Trajectory of the semiconductor market

In 2022, the semiconductor market reached an all-time high in terms of silicon wafers shipped, reaching 14,713 MSI. However, last year semiconductor demand dropped back to 2018 levels as a result of supply chain issues, inflationary pressures and low consumer spending. In 2023, total silicon wafer shipments decreased by 14.3%. This dip in the market is believed to be temporary and Project Blue estimates that the semiconductor market will grow at a CAGR of 4.0% to 2034, and 3.2% to 2050.

Research and development funding is experiencing a significant upswing, propelling the industry towards the development of ever more sophisticated and efficient semiconductor technologies. Meanwhile, recognizing the vulnerabilities exposed during recent supply chain disruptions, industry leaders are actively implementing diversification strategies, fostering more resilient and geographically dispersed production networks.

Through these concerted efforts, production capacity is anticipated to remain aligned with the ever-increasing demand for semiconductors, which serve as the fundamental building blocks for advancements in artificial intelligence, the IoT, and a multitude of other transformative technologies shaping the global landscape.

The impact on critical materials

With the rising demand for high-end semiconductors, the raw materials necessary to facilitate the development of reliable and reputable microchips is set to increase. Many critical materials will see an increase in their consumption.

Silicon metal demand for semiconductor applications is expected to grow at a CAGR 4% to 2034 owing to an increasing demand in portable electronics as it is the main component in most electronic applications.

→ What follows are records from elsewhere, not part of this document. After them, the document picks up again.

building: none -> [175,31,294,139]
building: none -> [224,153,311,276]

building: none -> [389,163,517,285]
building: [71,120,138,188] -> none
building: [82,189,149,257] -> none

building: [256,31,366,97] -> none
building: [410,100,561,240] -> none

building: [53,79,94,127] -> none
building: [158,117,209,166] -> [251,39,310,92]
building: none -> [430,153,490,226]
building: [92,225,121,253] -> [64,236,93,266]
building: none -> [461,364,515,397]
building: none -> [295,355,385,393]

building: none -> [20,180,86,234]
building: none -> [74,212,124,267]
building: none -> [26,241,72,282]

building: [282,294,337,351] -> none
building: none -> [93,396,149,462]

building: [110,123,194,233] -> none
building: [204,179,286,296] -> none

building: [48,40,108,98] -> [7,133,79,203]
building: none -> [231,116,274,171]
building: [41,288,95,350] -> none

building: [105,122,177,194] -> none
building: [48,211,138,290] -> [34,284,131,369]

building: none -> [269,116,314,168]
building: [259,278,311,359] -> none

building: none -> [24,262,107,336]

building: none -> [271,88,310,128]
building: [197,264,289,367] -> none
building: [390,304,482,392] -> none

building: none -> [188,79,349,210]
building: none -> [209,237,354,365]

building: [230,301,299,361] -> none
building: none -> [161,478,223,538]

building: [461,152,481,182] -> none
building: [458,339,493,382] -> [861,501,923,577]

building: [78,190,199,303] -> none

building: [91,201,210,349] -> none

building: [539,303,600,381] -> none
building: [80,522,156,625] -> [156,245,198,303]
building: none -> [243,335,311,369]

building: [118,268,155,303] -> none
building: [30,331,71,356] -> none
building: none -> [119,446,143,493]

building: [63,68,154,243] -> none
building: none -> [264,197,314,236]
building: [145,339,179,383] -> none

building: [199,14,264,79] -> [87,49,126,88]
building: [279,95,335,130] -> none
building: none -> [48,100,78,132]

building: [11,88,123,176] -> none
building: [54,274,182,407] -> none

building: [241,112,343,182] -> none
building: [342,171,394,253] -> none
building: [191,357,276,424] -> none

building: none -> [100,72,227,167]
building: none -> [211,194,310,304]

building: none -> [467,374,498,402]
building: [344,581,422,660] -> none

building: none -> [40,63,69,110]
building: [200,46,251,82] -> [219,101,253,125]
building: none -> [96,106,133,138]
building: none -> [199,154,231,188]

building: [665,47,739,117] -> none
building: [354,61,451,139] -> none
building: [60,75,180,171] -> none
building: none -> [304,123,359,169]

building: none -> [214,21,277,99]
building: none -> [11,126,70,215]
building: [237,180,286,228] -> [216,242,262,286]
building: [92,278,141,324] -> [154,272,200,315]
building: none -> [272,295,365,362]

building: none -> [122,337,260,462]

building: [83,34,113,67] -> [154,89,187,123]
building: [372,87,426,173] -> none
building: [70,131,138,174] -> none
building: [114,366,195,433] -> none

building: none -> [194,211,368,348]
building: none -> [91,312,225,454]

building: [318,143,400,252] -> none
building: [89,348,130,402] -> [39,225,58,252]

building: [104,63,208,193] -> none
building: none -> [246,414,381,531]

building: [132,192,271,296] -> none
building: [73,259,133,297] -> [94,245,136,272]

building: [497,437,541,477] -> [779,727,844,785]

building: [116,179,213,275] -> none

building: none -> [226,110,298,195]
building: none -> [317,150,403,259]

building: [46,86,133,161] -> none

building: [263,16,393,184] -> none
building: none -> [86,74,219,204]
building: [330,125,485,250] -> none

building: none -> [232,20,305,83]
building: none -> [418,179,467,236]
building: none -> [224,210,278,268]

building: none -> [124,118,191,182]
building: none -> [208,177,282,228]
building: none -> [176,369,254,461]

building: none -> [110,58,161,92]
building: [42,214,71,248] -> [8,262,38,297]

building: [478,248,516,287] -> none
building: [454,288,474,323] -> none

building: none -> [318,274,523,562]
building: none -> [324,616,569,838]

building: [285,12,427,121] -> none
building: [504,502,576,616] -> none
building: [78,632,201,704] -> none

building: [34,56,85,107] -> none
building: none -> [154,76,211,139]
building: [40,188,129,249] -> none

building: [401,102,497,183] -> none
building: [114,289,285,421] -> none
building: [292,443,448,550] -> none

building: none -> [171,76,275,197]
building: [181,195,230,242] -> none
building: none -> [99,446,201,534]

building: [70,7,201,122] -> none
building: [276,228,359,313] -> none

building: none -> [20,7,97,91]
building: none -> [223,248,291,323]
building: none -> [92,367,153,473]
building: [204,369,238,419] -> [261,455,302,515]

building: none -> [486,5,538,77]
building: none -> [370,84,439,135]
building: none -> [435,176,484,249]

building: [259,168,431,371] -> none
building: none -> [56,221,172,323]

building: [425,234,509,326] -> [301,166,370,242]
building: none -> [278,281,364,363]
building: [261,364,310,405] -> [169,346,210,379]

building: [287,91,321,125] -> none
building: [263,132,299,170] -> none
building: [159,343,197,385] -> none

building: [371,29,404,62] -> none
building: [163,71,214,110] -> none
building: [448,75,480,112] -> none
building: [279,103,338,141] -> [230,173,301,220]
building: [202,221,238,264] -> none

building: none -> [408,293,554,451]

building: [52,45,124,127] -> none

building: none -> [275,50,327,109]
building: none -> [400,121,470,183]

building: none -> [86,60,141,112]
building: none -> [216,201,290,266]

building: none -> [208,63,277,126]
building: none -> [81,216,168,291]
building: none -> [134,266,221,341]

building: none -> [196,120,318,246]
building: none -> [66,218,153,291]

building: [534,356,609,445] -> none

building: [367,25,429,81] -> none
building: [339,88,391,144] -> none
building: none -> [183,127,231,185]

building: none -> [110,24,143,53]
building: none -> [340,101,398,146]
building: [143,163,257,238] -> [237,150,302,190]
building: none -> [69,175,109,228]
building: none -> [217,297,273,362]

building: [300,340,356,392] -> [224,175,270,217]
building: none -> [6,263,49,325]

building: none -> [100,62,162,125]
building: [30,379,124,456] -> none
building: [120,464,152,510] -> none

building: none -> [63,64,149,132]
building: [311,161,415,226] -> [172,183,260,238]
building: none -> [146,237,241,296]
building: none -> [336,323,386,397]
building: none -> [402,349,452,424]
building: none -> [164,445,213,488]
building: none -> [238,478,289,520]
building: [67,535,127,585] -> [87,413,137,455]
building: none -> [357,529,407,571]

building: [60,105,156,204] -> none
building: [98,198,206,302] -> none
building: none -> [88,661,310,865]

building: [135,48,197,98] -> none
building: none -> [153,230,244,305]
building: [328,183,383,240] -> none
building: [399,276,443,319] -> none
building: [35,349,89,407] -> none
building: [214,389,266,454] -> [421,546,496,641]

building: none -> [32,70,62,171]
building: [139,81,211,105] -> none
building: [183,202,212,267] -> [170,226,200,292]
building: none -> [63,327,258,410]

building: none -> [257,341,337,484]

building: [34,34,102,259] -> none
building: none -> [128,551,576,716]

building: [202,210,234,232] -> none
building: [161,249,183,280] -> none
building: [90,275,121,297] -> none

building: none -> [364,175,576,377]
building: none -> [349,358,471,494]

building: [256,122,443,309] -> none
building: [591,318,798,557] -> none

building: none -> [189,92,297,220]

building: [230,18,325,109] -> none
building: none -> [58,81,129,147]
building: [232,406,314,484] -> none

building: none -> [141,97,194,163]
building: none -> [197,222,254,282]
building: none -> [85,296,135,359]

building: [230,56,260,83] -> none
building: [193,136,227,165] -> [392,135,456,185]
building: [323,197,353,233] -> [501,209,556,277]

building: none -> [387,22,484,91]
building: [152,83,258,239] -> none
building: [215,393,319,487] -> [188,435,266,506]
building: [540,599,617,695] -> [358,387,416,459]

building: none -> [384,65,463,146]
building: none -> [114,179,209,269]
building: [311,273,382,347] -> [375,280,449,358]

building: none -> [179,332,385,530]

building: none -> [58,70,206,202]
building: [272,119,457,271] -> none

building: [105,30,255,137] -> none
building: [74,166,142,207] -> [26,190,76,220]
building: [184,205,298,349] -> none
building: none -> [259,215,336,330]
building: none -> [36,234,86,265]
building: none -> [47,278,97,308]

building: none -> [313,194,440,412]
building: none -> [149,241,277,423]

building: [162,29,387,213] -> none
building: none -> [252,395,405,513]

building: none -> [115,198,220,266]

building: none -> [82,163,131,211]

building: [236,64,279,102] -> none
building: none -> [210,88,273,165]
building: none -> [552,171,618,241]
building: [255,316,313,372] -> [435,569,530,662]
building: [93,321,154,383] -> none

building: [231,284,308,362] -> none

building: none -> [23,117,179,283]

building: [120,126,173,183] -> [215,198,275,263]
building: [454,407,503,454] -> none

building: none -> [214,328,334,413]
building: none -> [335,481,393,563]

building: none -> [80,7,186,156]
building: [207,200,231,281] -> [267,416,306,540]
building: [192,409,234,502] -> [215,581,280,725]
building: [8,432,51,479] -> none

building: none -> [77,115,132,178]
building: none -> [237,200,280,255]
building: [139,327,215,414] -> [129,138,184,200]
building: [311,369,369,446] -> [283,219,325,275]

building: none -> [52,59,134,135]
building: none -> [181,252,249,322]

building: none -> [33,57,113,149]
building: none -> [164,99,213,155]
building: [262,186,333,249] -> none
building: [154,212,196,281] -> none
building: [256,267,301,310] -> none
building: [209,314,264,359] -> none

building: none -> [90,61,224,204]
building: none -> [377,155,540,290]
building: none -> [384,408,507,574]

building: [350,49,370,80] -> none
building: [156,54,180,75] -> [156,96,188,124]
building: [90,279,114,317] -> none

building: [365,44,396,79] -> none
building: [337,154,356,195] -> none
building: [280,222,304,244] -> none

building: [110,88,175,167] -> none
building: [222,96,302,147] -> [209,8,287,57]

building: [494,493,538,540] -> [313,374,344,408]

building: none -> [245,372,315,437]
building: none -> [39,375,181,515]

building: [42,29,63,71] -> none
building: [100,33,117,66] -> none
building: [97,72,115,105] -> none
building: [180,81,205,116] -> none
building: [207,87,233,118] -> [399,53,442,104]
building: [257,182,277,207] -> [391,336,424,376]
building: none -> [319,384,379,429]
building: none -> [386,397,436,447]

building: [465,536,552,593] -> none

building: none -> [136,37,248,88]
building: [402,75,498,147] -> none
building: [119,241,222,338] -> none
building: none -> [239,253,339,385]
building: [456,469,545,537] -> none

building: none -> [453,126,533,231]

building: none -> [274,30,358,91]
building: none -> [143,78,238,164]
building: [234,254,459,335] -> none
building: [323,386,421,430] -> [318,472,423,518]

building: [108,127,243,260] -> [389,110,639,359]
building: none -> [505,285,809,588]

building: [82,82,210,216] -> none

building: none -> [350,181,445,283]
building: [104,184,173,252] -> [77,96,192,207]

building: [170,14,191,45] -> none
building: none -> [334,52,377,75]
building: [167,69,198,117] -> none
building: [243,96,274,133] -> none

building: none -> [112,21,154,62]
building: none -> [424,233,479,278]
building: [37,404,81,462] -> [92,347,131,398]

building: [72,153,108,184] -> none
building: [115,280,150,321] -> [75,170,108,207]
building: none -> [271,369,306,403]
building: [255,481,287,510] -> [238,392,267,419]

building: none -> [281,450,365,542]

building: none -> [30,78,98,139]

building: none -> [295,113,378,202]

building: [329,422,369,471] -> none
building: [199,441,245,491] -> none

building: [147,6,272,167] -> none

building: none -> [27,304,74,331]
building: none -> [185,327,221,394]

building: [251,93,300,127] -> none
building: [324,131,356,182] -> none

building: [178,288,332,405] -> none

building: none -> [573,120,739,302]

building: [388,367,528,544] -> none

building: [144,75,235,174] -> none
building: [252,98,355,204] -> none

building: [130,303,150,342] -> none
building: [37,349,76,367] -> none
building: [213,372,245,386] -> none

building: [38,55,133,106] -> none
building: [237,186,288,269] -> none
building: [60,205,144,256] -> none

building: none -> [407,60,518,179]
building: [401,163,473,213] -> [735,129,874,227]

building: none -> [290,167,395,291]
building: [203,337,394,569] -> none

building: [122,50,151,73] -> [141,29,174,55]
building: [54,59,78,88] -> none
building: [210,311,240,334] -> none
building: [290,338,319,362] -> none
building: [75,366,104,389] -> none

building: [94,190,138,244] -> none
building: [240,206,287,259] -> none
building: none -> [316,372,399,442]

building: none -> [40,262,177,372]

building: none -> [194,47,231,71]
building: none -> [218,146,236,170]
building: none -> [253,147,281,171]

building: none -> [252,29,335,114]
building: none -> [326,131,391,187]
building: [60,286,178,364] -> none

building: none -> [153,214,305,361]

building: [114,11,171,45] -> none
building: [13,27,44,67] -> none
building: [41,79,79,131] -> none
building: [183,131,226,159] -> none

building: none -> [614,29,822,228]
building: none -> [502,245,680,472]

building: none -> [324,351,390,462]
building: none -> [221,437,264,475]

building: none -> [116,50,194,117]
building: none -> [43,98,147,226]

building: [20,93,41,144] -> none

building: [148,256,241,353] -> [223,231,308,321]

Demand for tantalum, one of the metals used as a thin oxide film that protects from copper leaching, is expected to grow by 4%py, meaning that around 500t Ta will be consumed annually by 2034 in the production of semiconductor wafers. Despite tantalum’s high performance, it is theoretically replaceable by other stable metals such as titanium. However, these alternatives to tantalum are unlikely to affect the market as tantalum is the best in the market for its required characteristics.

Gallium and germanium will also see demand increases. These metals sometimes work in competition with silicon as a base substrate for semiconductor applications. Due to their cost, they are not generally considered when developing products for general consumers, and typically have highly specific or military applications. Nonetheless, military and high-tech is expected to increase and germanium demand is expected to rise at 4%py, while gallium demand is set to increase at 3%py. 

Antimony and hafnium are also likely to benefit from the booming semiconductor market. These metals are typically used for doping silicon substrates for the creation of n- and p-type transistors. Hafnium specifically, can also be used as a gate insulator in the more advanced transistors, and as chip miniaturization continues, demand is expected to rise.